Mary’s prediction of an ultimate triumph is deliberately and provocatively linked to one of her four unique privileges: her Immaculate Conception. Mary’s greatest privilege of course was her Divine Maternity. The creature giving birth to the Creator defies reason. The virginal conception of her Son and her bodily assumption into heaven are exceptional events as well. But at Fatima Mary chose words that link her freedom from sin from the first moment of her existence to the final victory that God’s Providence will mysteriously but assuredly achieve in history.

Mary had already been emphasizing her Immaculate Conception through her apparitions in modern times. When Mary appeared to Daughter of Charity Saint Catherine Laboure at the Rue de Bac in Paris in 1830, the Blessed Virgin graphically promoted devotion to her Immaculate Heart by entrusting the Miraculous Medal to the young sister. The now familiar aspiration, “O Mary, conceived without sin, pray for us who have recourse to thee!” encircles an image of Mary on what is probably the most popular medal worn by many Catholics today. In 1858, the Blessed Virgin again appeared several times to the country girl Saint Bernadette Soubirous at Lourdes in southern France. Her repeated message, as at Fatima, was a call for prayer and sacrifice but at her final appearance Mary revealed herself in the local dialect, “I am the Immaculate Conception.”

Pope Pius IX, in 1854, solemnly and definitively declared the Immaculate Conception of the Blessed Virgin Mary to be a dogma of the Roman Catholic Church, codifying for all time that Mary had indeed been conceived in the womb of her mother St.

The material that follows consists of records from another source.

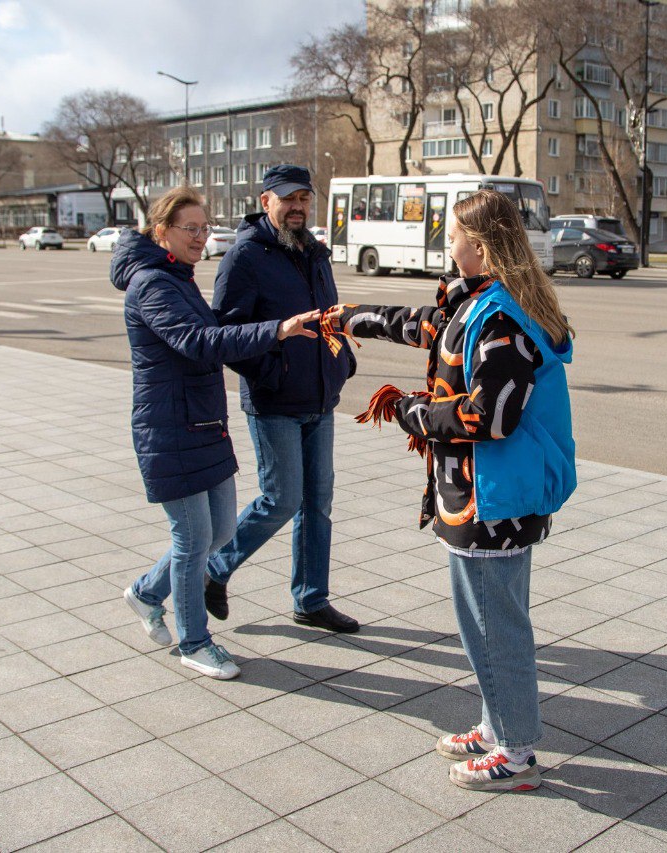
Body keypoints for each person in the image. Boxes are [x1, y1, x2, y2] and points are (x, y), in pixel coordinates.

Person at [325, 189, 576, 792]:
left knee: (495, 627)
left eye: (455, 233)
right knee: (483, 621)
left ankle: (515, 754)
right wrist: (342, 317)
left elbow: (491, 417)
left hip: (495, 500)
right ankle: (496, 727)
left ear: (480, 247)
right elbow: (416, 325)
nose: (448, 241)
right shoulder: (476, 301)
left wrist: (411, 411)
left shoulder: (500, 320)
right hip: (477, 492)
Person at [111, 186, 321, 680]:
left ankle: (145, 592)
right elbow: (198, 341)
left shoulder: (178, 277)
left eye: (205, 229)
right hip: (169, 428)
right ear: (161, 231)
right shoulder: (152, 284)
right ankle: (195, 641)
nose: (201, 238)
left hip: (204, 423)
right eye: (191, 229)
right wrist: (276, 329)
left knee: (221, 532)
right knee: (192, 540)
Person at [204, 165, 360, 633]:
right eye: (288, 198)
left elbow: (326, 316)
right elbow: (226, 334)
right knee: (281, 499)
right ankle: (214, 568)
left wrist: (342, 360)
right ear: (265, 199)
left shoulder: (314, 252)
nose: (297, 207)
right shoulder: (245, 257)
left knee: (318, 503)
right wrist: (273, 372)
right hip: (274, 401)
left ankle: (311, 600)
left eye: (304, 199)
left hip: (320, 398)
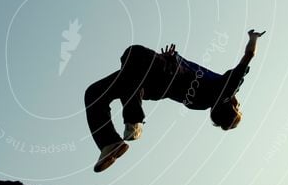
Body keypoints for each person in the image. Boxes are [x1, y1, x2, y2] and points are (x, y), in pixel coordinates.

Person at [84, 29, 266, 172]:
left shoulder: (226, 90)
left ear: (232, 106)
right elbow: (186, 78)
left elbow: (249, 55)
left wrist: (254, 37)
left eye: (238, 106)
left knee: (135, 53)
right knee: (94, 93)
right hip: (152, 84)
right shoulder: (201, 104)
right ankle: (109, 143)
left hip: (162, 73)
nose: (238, 102)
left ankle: (134, 120)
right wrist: (171, 58)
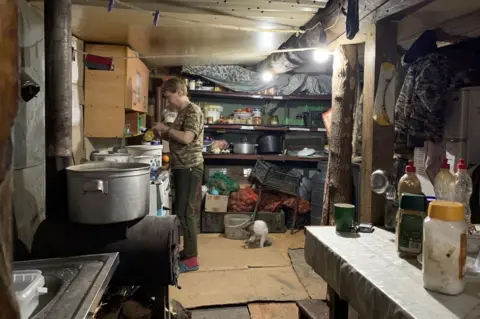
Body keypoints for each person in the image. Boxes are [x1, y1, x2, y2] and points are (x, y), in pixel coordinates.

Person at [153, 77, 204, 273]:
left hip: (190, 167)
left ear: (180, 92)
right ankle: (188, 252)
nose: (168, 102)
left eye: (169, 97)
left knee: (186, 212)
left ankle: (192, 260)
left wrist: (167, 129)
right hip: (182, 166)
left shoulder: (193, 111)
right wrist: (163, 132)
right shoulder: (182, 112)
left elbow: (187, 137)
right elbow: (177, 134)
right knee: (182, 212)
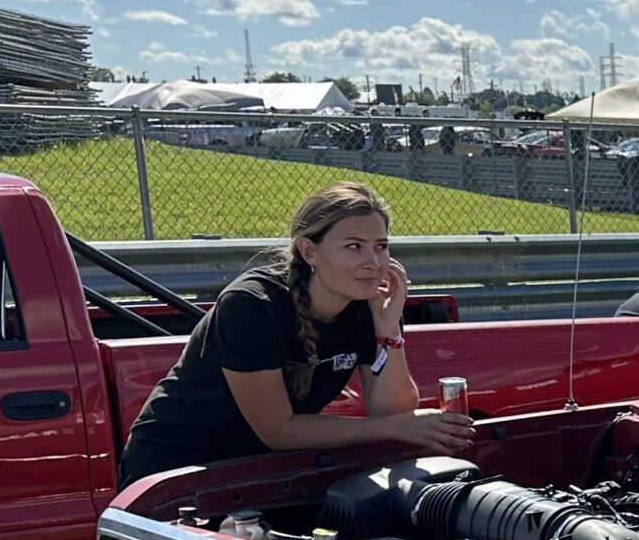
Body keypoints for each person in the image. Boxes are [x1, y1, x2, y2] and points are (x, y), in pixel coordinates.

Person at [117, 183, 473, 485]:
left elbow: (391, 410)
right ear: (309, 251)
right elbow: (279, 430)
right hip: (175, 472)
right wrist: (395, 428)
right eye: (354, 247)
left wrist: (388, 329)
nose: (374, 263)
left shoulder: (369, 303)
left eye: (380, 246)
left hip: (262, 470)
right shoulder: (251, 305)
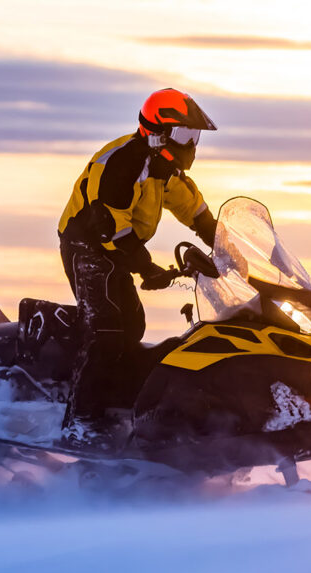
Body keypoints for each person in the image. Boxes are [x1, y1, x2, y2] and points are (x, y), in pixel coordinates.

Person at [56, 88, 218, 447]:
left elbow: (196, 212)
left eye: (194, 137)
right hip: (88, 243)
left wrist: (230, 248)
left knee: (133, 325)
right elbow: (109, 227)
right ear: (157, 133)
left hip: (116, 247)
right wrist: (147, 268)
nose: (190, 145)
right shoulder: (125, 162)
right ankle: (80, 423)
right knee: (107, 328)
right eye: (183, 135)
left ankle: (117, 406)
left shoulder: (165, 171)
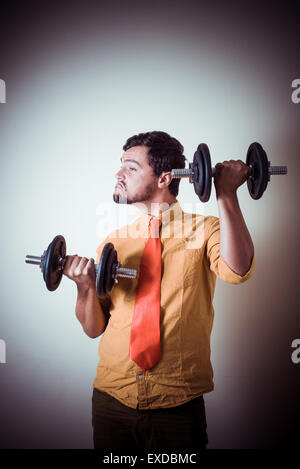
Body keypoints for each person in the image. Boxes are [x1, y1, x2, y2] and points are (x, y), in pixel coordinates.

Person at [63, 131, 255, 451]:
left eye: (131, 167)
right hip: (112, 399)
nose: (119, 174)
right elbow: (93, 328)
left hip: (176, 404)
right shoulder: (113, 241)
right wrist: (83, 287)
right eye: (120, 165)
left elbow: (238, 271)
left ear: (165, 177)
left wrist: (226, 195)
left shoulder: (206, 230)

Anne without any taint of original sin at all. Mary from the first moment of her existence was preserved from all sin; she was always “full of grace,” as Gabriel’s warm greeting at Nazareth signaled. The Pontiff of course was happily making official what had been part of Catholic tradition from Apostolic times. The great minds of the Church had discussed the issue over the centuries, arguing and appreciating the richness of the doctrine. The writings of St. Bernard and Thomas Aquinas quite oddly are a bit ambiguous about the issue. Others, especially the Venerable Duns Scotus, were campions of Mary who, like Eve before her, began her human existence sinless. Mary, of course, did a better job of preserving her initial innocence. Many devout believers of course have warmed readily to the ever sinless Mary. After Queen Marie Antoinette was beheaded a prayer to the Immaculate Conception was found in her purse.

The believing faithful certainly cannot claim for themselves a Divine motherhood, or of a virgin birth, or of an assumption into heaven. Nor has any believer ever been conceived without original sin. Yet, while Mary’s first three prerogatives are completely out of reach for any believer, Mary’s sinlessness is certainly a goal toward which every believer should strive — even if only after the fact. Christian believers are certainly not sinless at the beginning of their earthly journey but everyone can strive to be sinless at the completion of that earthly sojourn. Mary’s sinlessness was entirely the gift of God. She did not earn it; but she did cooperate with it. And in her cooperation, Mary is an example for all believers. Unexpectedly conceiving a child, fleeing persecution into Egypt, comprehending Jesus’ complex public life, witnessing his crucifixion and death, swept up into the activities of the Apostolic Church — Mary did not have an easy life. Her words of cooperation to Gabriel are a motto for all subsequent believers: “I am the handmaid of the Lord; be it done unto me according to thy word.” Free from sin at birth, Mary was a willing handmaid, a compliant servant. The believing world, freed from sin at Baptism, is now similarly called to be God’s helpful servants, his reliable stewards, assured of sharing in Mary’s promised triumph.